Et c’est vrai. Celle-là aussi, nous peinons à la présenter autrement que comme source d’angoisses sans nom. Je serais mal inspiré de le nier. C’est qu’à la différence de toutes les autres, c’est vraiment une angoisse mortelle, et qui pourtant, reste obstinément à l’arrière-plan. Nous n’avons plus de temps à perdre et pourtant « nous ne croyons pas ce que nous savons ». C’est effrayant, pour de vrai. Et personne n’a envie de l’entendre. Ce n’est pas le bon moment.

Et pourtant, parce qu’il est question de vie, nous écologistes – et spécialement écologistes chrétiens – devrions, tout spécialement, savoir conjuguer l’exposé de la vérité à l’annonce de l’espérance. La catastrophe menace, elle est même déjà là, mais la bonne nouvelle, c’est que les réponses, les bonnes réponses, sentent la vie. Chacun de nous ne peut sans doute pas grand-chose, mais au moins y a-t-il quelque chose à faire, c’est-à-dire déjà refuser de subir.

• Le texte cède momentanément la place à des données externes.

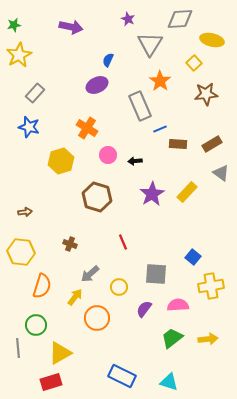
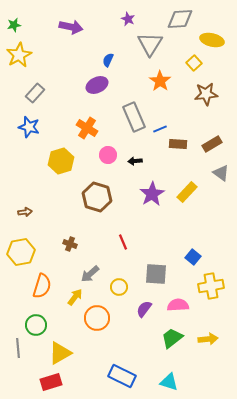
gray rectangle at (140, 106): moved 6 px left, 11 px down
yellow hexagon at (21, 252): rotated 16 degrees counterclockwise
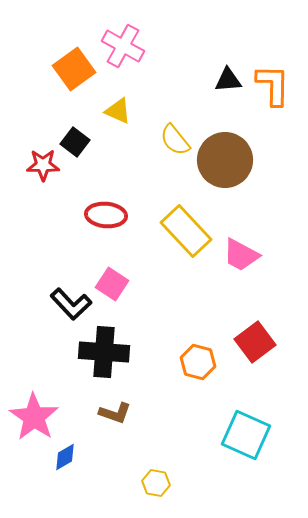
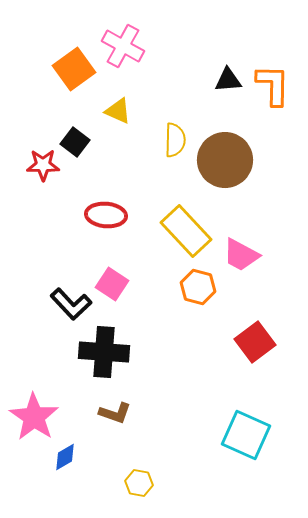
yellow semicircle: rotated 140 degrees counterclockwise
orange hexagon: moved 75 px up
yellow hexagon: moved 17 px left
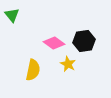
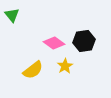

L’écologie, celle des citoyens qui s’engagent et des scientifiques qui parlent vrai, n’est pas occupée à instrumentaliser une crise au profit d’un vague pouvoir. Je sais que l’accusation est courante : autant accuser votre médecin généraliste de diffuser lui-même le virus de la grippe… Nous nous en passerions bien, de ce combat. Mais il faut bien. Mais je m’égare : je disais, donc, qu’il y a une bonne nouvelle que nous devons savoir annoncer. Cette nouvelle, c’est que le remède n’a pas vocation à être plus amer que le mal. La conversion écologique sera joyeuse, ou alors elle ne sera pas écologique. A M. Valls et à ses pairs, opposons Isaïe 55 : pourquoi consommer et dépenser de l’argent pour ce qui ne rassasie pas ? Retrouvons le chemin des véritables mets succulents : l’humain plutôt que les biens, l’oiseau dans l’arbre plutôt que sur l’écran, la relation en vrai plutôt que « l’expérience connectée », la gratuité plutôt que la rentabilité, le partage plutôt que l’austérité. Il sera autrement plus simple, alors, d’opposer à mesdames Le Pen la fraternité universelle et l’amour du prochain sans condition.

Notre responsabilité est là : être signes et paroles d’espérance. Alors, nous n’aurons plus aucun besoin des professionnels de la gestion des peurs.